Sensitivity and Specificity in Machine Learning

To understand these concepts you must first know about the fundamentals of a confusion matrix. Assuming that you are already familiar with the concepts, let us deep dive into sensitivity, specificity, ROC curve.

In the above confusion matrix, we can observe that the TP = 100, TN = 50 and FP = 10, FN = 5

Sensitivity

Definition: Out of all the times the real class was positive, how many times were we correct.

Formula = TP/(TP+FN)

This is same as RECALL for positive class.

Specificity

Definition: Out of all the times the real class was negative, how many times were we correct.

Formula = TN/(TN+FP)

This is same as RECALL for negative class.

For sake of easier understanding, Assume that your confusion matrix is

[[0,0]
[0,165]]

here the Sensitivity = 165/(165+0) = 1, Specificity = 0/0+165 = 0

In the above matrix, our model has predicted all the samples to be of a single class, Hence Sensitivity is not equal to specificity and also both are at the extreme level. but the ideal matrix should be something like,

[[60, 0]
[0, 105]]

here the Sensitivity = 105/(105+0) = 1, Specificity = 60/(60+0)= 1. We can observe that both Sensitivity and specificity are equal.
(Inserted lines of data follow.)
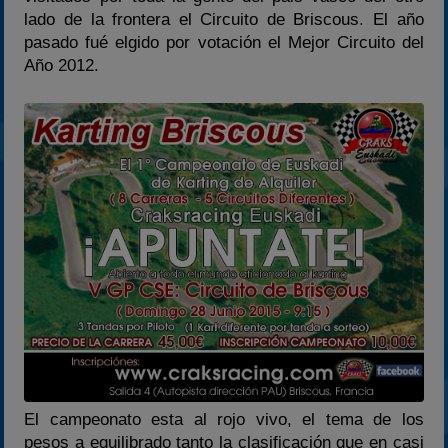
2023
lado de la frontera el Circuito de Briscous. El año
2024
pasado fué elgido por votación el Mejor Circuito del
Año 2012.
2025
Estadísticas
Preguntas Frecuentes
El campeonato esta al rojo vivo, el tema de los
pesos a equilibrado tanto la clasificación que en casi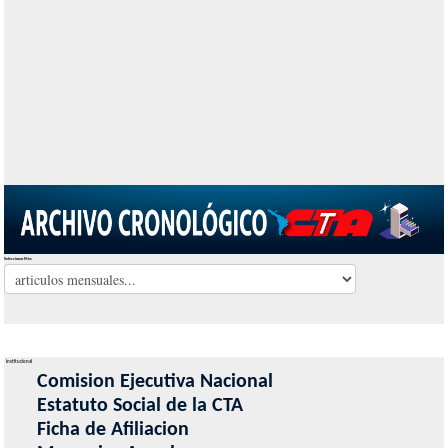
Seleccionar Mes
Institucional
Comision Ejecutiva Nacional
Estatuto Social de la CTA
Ficha de Afiliacion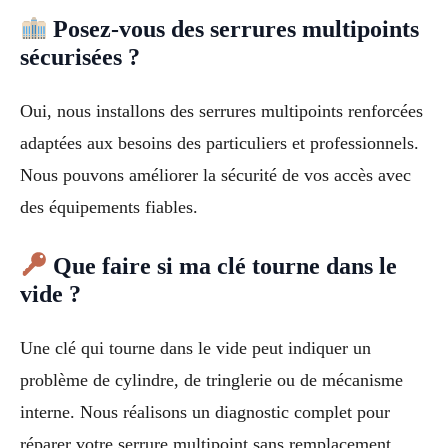
Posez-vous des serrures multipoints
sécurisées ?
Oui, nous installons des serrures multipoints renforcées
adaptées aux besoins des particuliers et professionnels.
Nous pouvons améliorer la sécurité de vos accès avec
des équipements fiables.
Que faire si ma clé tourne dans le
vide ?
Une clé qui tourne dans le vide peut indiquer un
problème de cylindre, de tringlerie ou de mécanisme
interne. Nous réalisons un diagnostic complet pour
réparer votre serrure multipoint sans remplacement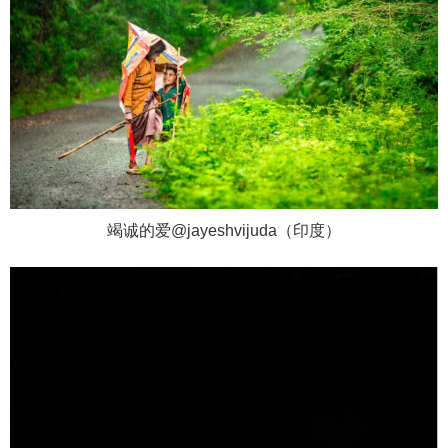
竭诚的爱@jayeshvijuda（印度）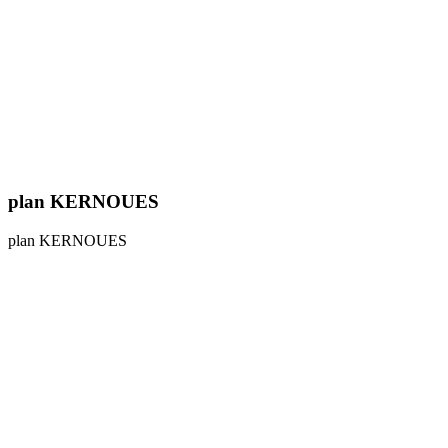
plan KERNOUES
plan KERNOUES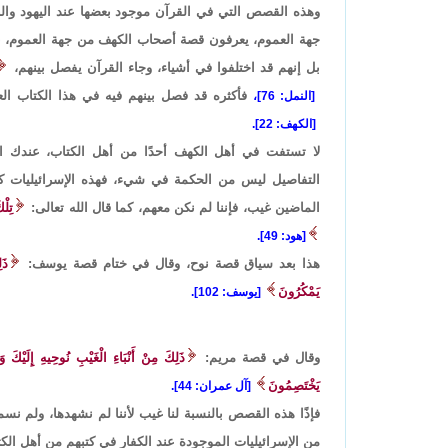
وهذه القصص التي في القرآن موجود بعضها عند اليهود وا
جهة العموم، يعرفون قصة أصحاب الكهف من جهة العموم، بع
بل إنهم قد اختلفوا في أشياء، وجاء القرآن يفصل بينهم،
فأكثره قد فصل بينهم فيه في هذا الكتاب العز
[النمل: 76]،
[الكهف: 22].
لا تستفت في أهل الكهف أحدًا من أهل الكتاب، عندك الم
التفاصيل ليس من الحكمة في شيء، فهذه الإسرائيليات كثير
الماضين غيب، فإننا لم نكن معهم، كما قال الله تعالى:
تِلْ
[هود: 49].
هذا بعد سياق قصة نوح، وقال في ختام قصة يوسف:
ذَل
يَمْكُرُونَ
[يوسف: 102].
وقال في قصة مريم:
ذَلِكَ مِنْ أَنْبَاءِ الْغَيْبِ نُوحِيهِ إِلَيْكَ وَم
يَخْتَصِمُونَ
[آل عمران: 44].
فإذًا هذه القصص بالنسبة لنا غيب لأننا لم نشهدها، ولم نس
من الإسرائيليات الموجودة عند الكفار في كتبهم من أهل الكت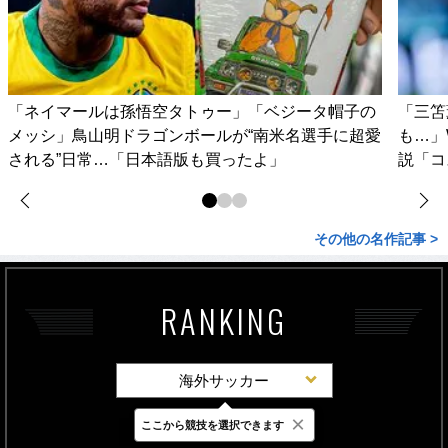
「ネイマールは孫悟空タトゥー」「ベジータ帽子の
「三笘
メッシ」鳥山明ドラゴンボールが“南米名選手に超愛
も…」
される”日常…「日本語版も買ったよ」
説「コ
その他の名作記事 >
RANKING
海外サッカー
×
ここから競技を選択できます
最新
24時間
週間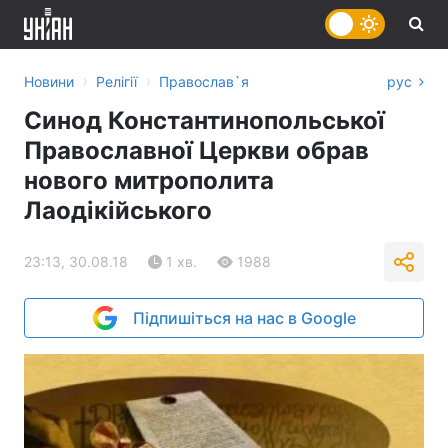
›
›
Новини
Релігії
Православ`я
рус
Синод Константинопольської
Православної Церкви обрав
нового митрополита
Лаодікійського
23:13, 30.08.18
1 хв.
1988
Підпишіться на нас в Google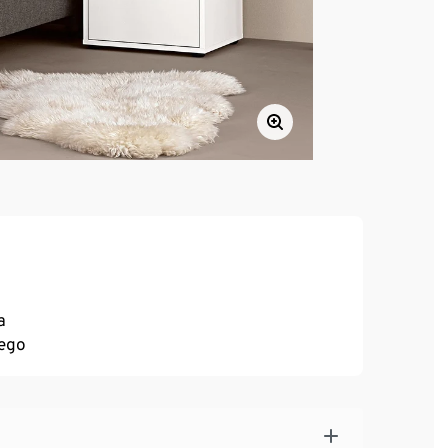
a
nego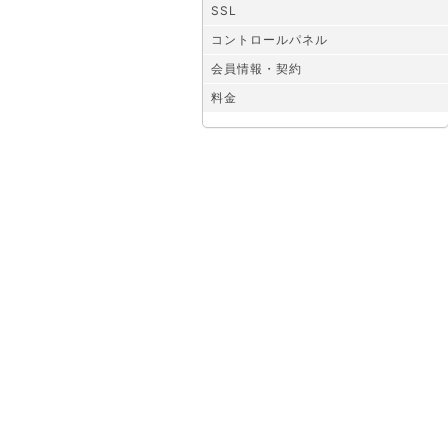
SSL
コントロールパネル
会員情報・契約
料金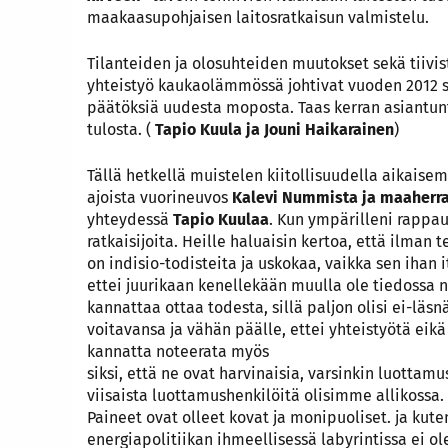
maakaasupohjaisen laitosratkaisun valmistelu.
Tilanteiden ja olosuhteiden muutokset sekä tiivis
yhteistyö kaukaolämmössä johtivat vuoden 2012 s
päätöksiä uudesta moposta. Taas kerran asiantun
tulosta. (
Tapio Kuula ja Jouni Haikarainen
)
Tällä hetkellä muistelen kiitollisuudella aikaise
ajoista vuorineuvos
Kalevi Nummista ja maaherra
yhteydessä
Tapio Kuulaa
. Kun ympärilleni rappau
ratkaisijoita. Heille haluaisin kertoa, että ilman t
on indisio-todisteita ja uskokaa, vaikka sen ihan i
ettei juurikaan kenellekään muulla ole tiedossa ni
kannattaa ottaa todesta, sillä paljon olisi ei-läsn
voitavansa ja vähän päälle, ettei yhteistyötä eikä 
kannatta noteerata myös
siksi, että ne ovat harvinaisia, varsinkin luottam
viisaista luottamushenkilöitä olisimme allikossa.
Paineet ovat olleet kovat ja monipuoliset. ja kute
energiapolitiikan ihmeellisessä labyrintissa ei ol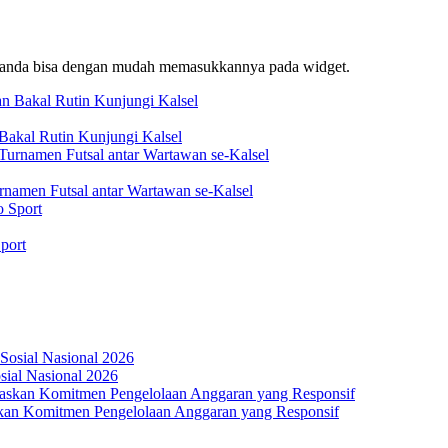
f, anda bisa dengan mudah memasukkannya pada widget.
akal Rutin Kunjungi Kalsel
rnamen Futsal antar Wartawan se-Kalsel
port
osial Nasional 2026
an Komitmen Pengelolaan Anggaran yang Responsif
Thus we can say that we have the perfect model that gives perfect score (Which is not ideal because of overfitting problem)

For the very first matrix shown in this article, we can calculate the sensitivity and specificity values and play around with the model to get the best scores possible, without any overfitting.

Note: We can also modify the model as sometimes we might have have the luxury to afford for any false positives but not for false negetives.